→ **Task statement**: Render all the material below as a Markdown table with two columns, Row and Line: number each line in order and give its text, skipping blank lines. Leave the pictures out of the answer.

→ **Provided records**:
^^^^

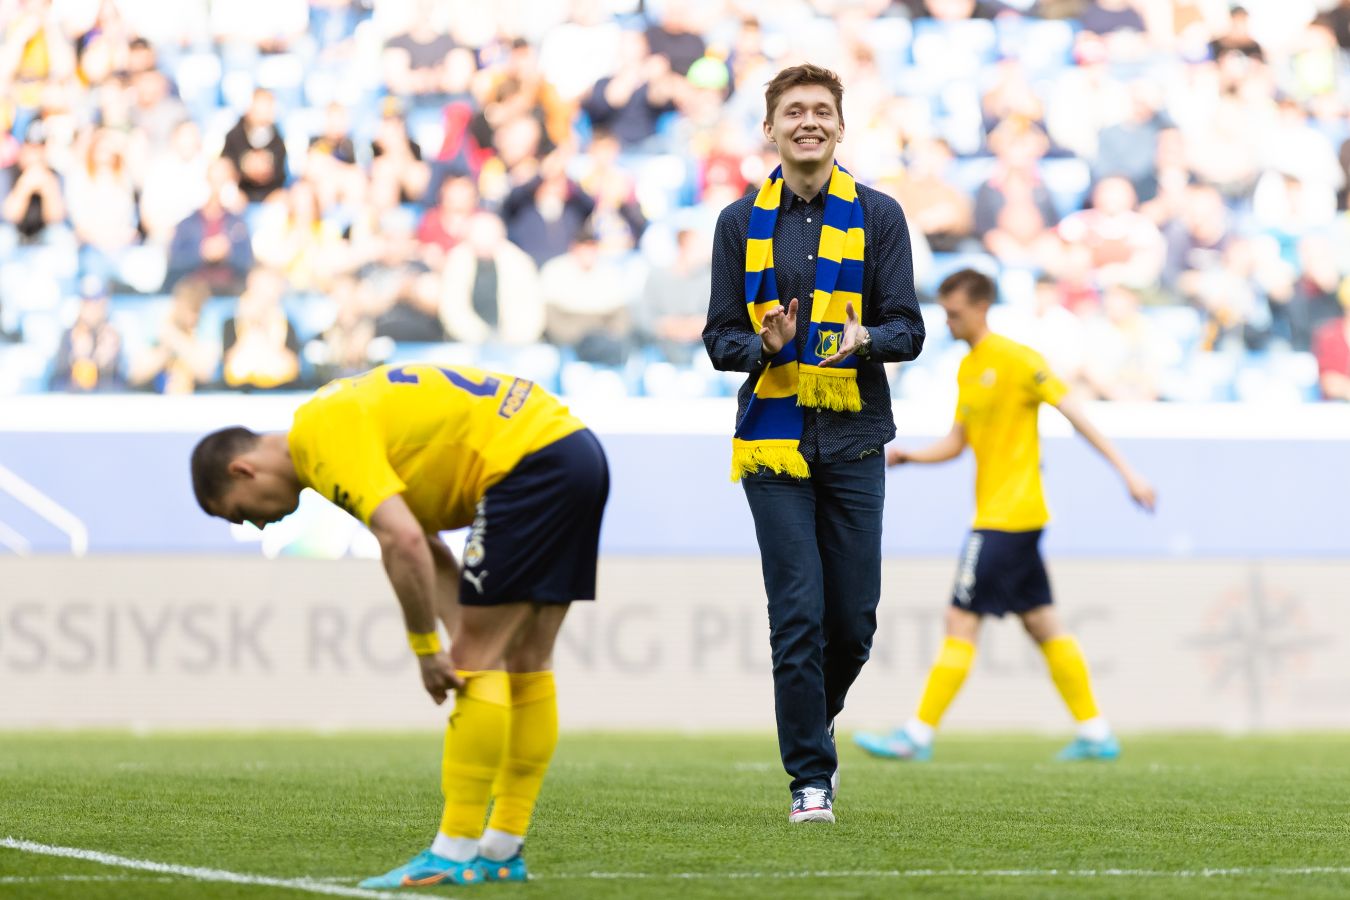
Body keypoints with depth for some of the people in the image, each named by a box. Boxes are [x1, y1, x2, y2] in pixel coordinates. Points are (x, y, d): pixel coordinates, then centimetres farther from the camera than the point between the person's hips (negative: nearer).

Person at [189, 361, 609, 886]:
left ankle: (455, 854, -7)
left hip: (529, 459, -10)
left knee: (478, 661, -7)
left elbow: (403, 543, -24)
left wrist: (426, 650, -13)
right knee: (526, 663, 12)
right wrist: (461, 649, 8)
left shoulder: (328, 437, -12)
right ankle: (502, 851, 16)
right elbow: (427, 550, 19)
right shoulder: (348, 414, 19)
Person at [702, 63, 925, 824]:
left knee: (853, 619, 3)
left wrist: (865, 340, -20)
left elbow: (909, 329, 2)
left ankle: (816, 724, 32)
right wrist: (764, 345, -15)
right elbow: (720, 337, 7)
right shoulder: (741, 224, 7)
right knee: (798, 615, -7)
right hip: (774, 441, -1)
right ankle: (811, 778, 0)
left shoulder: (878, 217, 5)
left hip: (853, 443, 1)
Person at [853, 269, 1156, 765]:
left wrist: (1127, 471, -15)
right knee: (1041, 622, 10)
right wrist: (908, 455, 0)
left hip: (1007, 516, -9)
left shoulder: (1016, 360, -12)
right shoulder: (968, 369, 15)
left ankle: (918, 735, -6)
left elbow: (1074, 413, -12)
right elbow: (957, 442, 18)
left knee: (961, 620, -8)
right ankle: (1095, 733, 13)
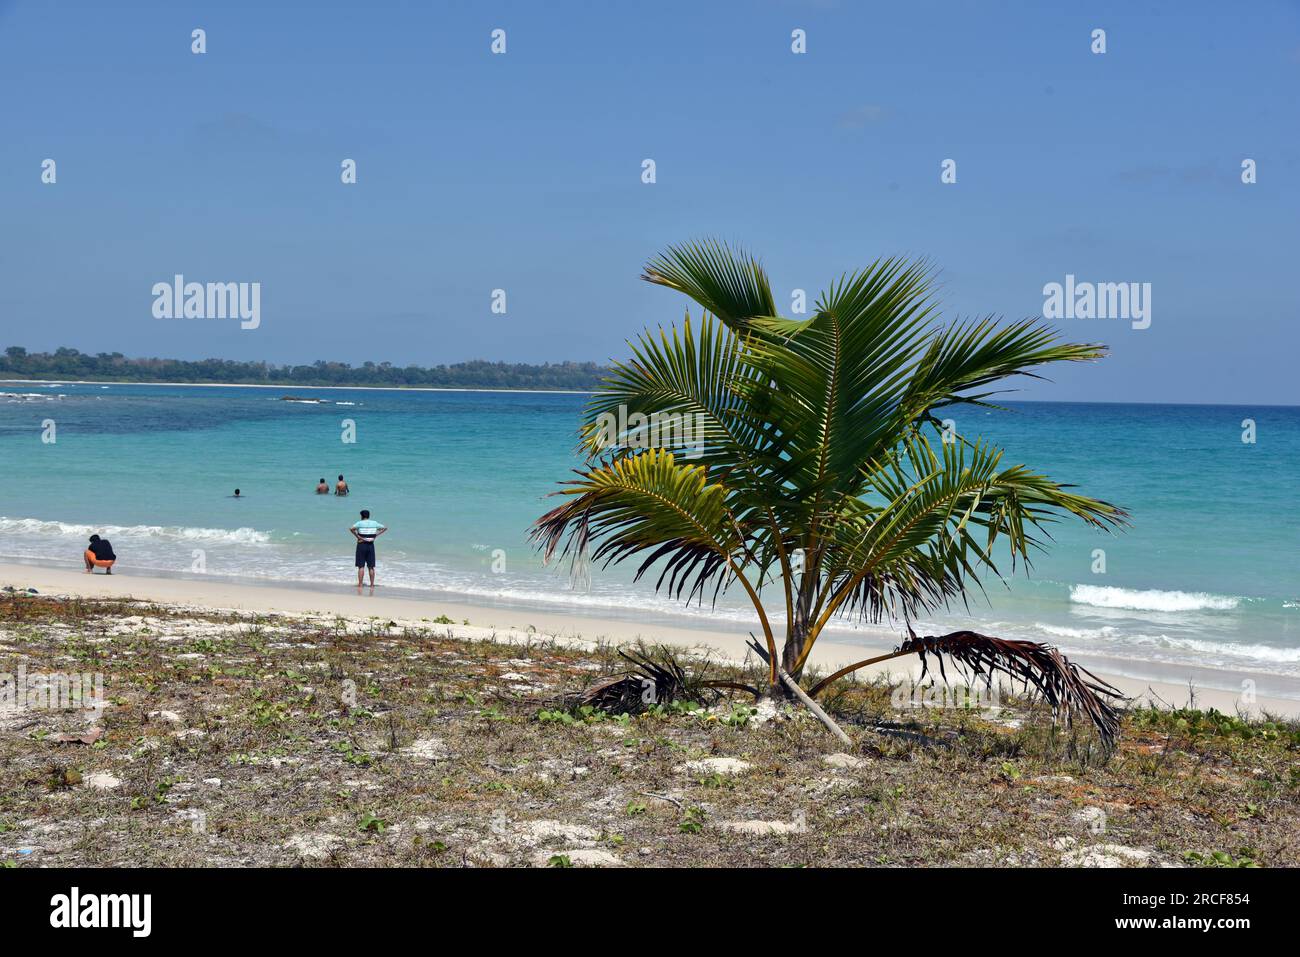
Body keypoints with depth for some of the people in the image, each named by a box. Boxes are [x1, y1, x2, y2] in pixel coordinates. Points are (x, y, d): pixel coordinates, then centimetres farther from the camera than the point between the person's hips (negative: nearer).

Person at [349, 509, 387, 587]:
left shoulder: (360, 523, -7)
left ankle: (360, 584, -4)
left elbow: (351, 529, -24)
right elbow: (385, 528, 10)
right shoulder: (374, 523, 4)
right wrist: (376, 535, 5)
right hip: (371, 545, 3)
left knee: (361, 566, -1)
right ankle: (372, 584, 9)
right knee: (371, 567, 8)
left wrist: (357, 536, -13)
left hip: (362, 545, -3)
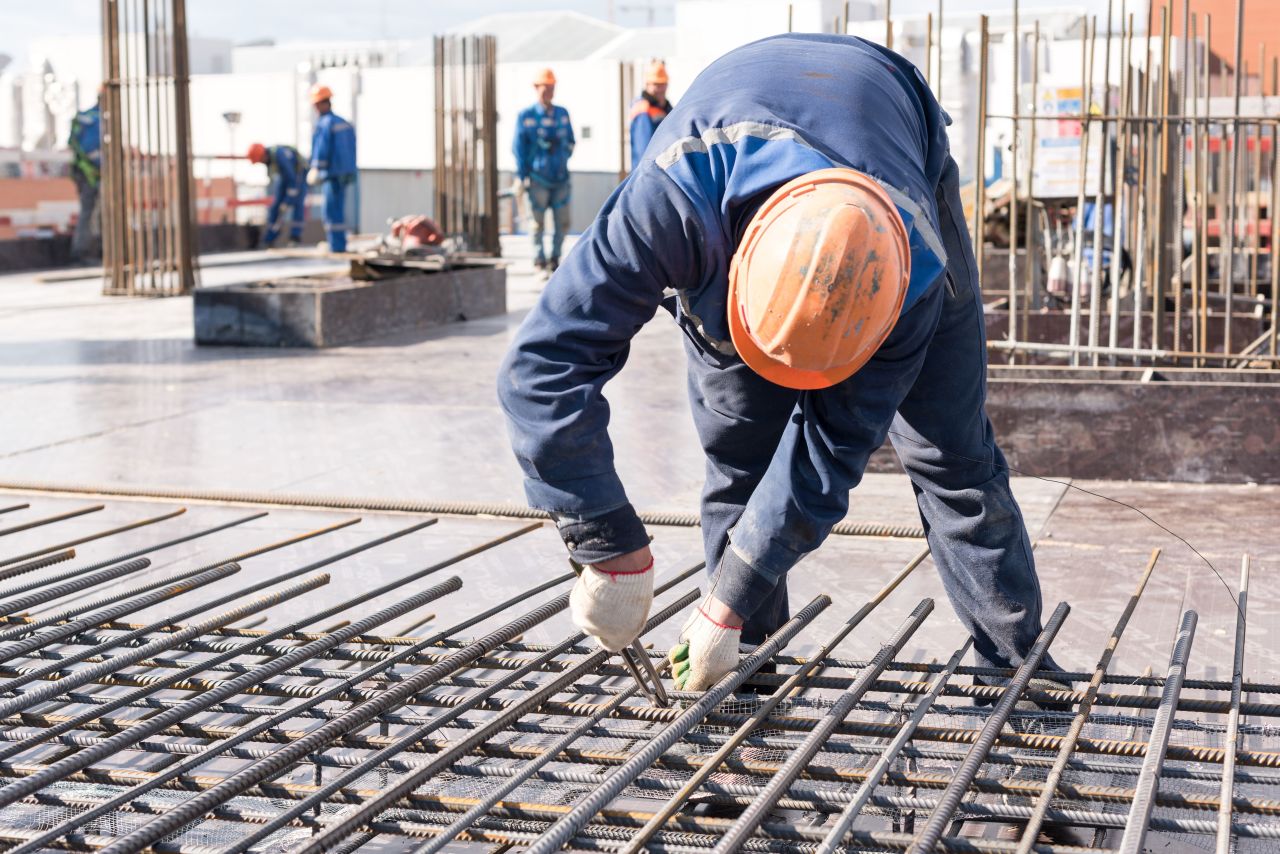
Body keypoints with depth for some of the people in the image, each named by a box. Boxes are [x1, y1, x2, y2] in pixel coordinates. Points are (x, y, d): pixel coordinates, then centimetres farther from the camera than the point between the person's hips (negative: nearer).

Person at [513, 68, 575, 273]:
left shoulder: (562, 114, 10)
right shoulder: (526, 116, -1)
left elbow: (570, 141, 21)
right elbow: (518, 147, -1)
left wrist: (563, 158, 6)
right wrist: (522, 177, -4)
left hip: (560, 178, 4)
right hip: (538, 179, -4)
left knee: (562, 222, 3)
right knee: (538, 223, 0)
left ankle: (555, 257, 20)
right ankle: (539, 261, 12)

^^^^

→ **Response to this task**:
| Row | Line |
|---|---|
| 1 | Body keypoints with depth for some of the people in the image, each named by a box. Boxes are [x1, y1, x2, y2] in pixel coordinates. Points are (x, y, d): pixel coordinates, then centimetres farther from the camera than the point between the person's hips (negative: nearer). |
| 2 | Person at [189, 361, 609, 886]: |
| 3 | left ankle: (455, 854, -7) |
| 4 | left hip: (529, 459, -10) |
| 5 | left knee: (478, 661, -7) |
| 6 | left elbow: (403, 543, -24) |
| 7 | left wrist: (426, 650, -13) |
| 8 | right knee: (526, 663, 12) |
| 9 | right wrist: (461, 649, 8) |
| 10 | left shoulder: (328, 437, -12) |
| 11 | right ankle: (502, 851, 16) |
| 12 | right elbow: (427, 550, 19) |
| 13 | right shoulder: (348, 414, 19) |
| 14 | Person at [702, 63, 925, 824]: |
| 15 | left knee: (853, 619, 3) |
| 16 | left wrist: (865, 340, -20) |
| 17 | left elbow: (909, 329, 2) |
| 18 | left ankle: (816, 724, 32) |
| 19 | right wrist: (764, 345, -15) |
| 20 | right elbow: (720, 337, 7) |
| 21 | right shoulder: (741, 224, 7) |
| 22 | right knee: (798, 615, -7) |
| 23 | right hip: (774, 441, -1) |
| 24 | right ankle: (811, 778, 0) |
| 25 | left shoulder: (878, 217, 5) |
| 26 | left hip: (853, 443, 1) |
| 27 | Person at [853, 269, 1156, 765]: |
| 28 | left wrist: (1127, 471, -15) |
| 29 | right knee: (1041, 622, 10) |
| 30 | right wrist: (908, 455, 0) |
| 31 | left hip: (1007, 516, -9) |
| 32 | left shoulder: (1016, 360, -12) |
| 33 | right shoulder: (968, 369, 15) |
| 34 | left ankle: (918, 735, -6) |
| 35 | left elbow: (1074, 413, -12) |
| 36 | right elbow: (957, 442, 18) |
| 37 | left knee: (961, 620, -8) |
| 38 | right ankle: (1095, 733, 13) |
| 39 | Body keypoints with depth for some of the people in the image, each named by a box. Boxes are [x1, y1, x2, y2] in pixel coordinates. Points are (x, y, d): pixel coordinates, then centimetres farther from the camera than the point between the person's hips (negative: nearer). |
| 40 | Person at [349, 509, 387, 587]: |
| 41 | left shoulder: (360, 523, -7) |
| 42 | left ankle: (360, 584, -4) |
| 43 | left elbow: (351, 529, -24) |
| 44 | right elbow: (385, 528, 10) |
| 45 | right shoulder: (374, 523, 4) |
| 46 | right wrist: (376, 535, 5) |
| 47 | right hip: (371, 545, 3) |
| 48 | left knee: (361, 566, -1) |
| 49 | right ankle: (372, 584, 9) |
| 50 | right knee: (371, 567, 8) |
| 51 | left wrist: (357, 536, -13) |
| 52 | left hip: (362, 545, -3) |
| 53 | Body keypoints with depth for some of the people in the image, each named by a box. Boxes are [x1, y1, x2, y2] in pixel coordinates. Points are (x, y, d): pixel coordinates, then centimetres farther from the camera than the point between the person's hips (negative: nearer). |
| 54 | Person at [513, 68, 575, 273]: |
| 55 | left shoulder: (562, 114, 10) |
| 56 | right shoulder: (526, 116, -1) |
| 57 | left elbow: (570, 141, 21) |
| 58 | right elbow: (518, 147, -1) |
| 59 | left wrist: (563, 158, 6) |
| 60 | right wrist: (522, 177, -4) |
| 61 | left hip: (560, 178, 4) |
| 62 | right hip: (538, 179, -4) |
| 63 | left knee: (562, 222, 3) |
| 64 | right knee: (538, 223, 0) |
| 65 | left ankle: (555, 257, 20) |
| 66 | right ankle: (539, 261, 12) |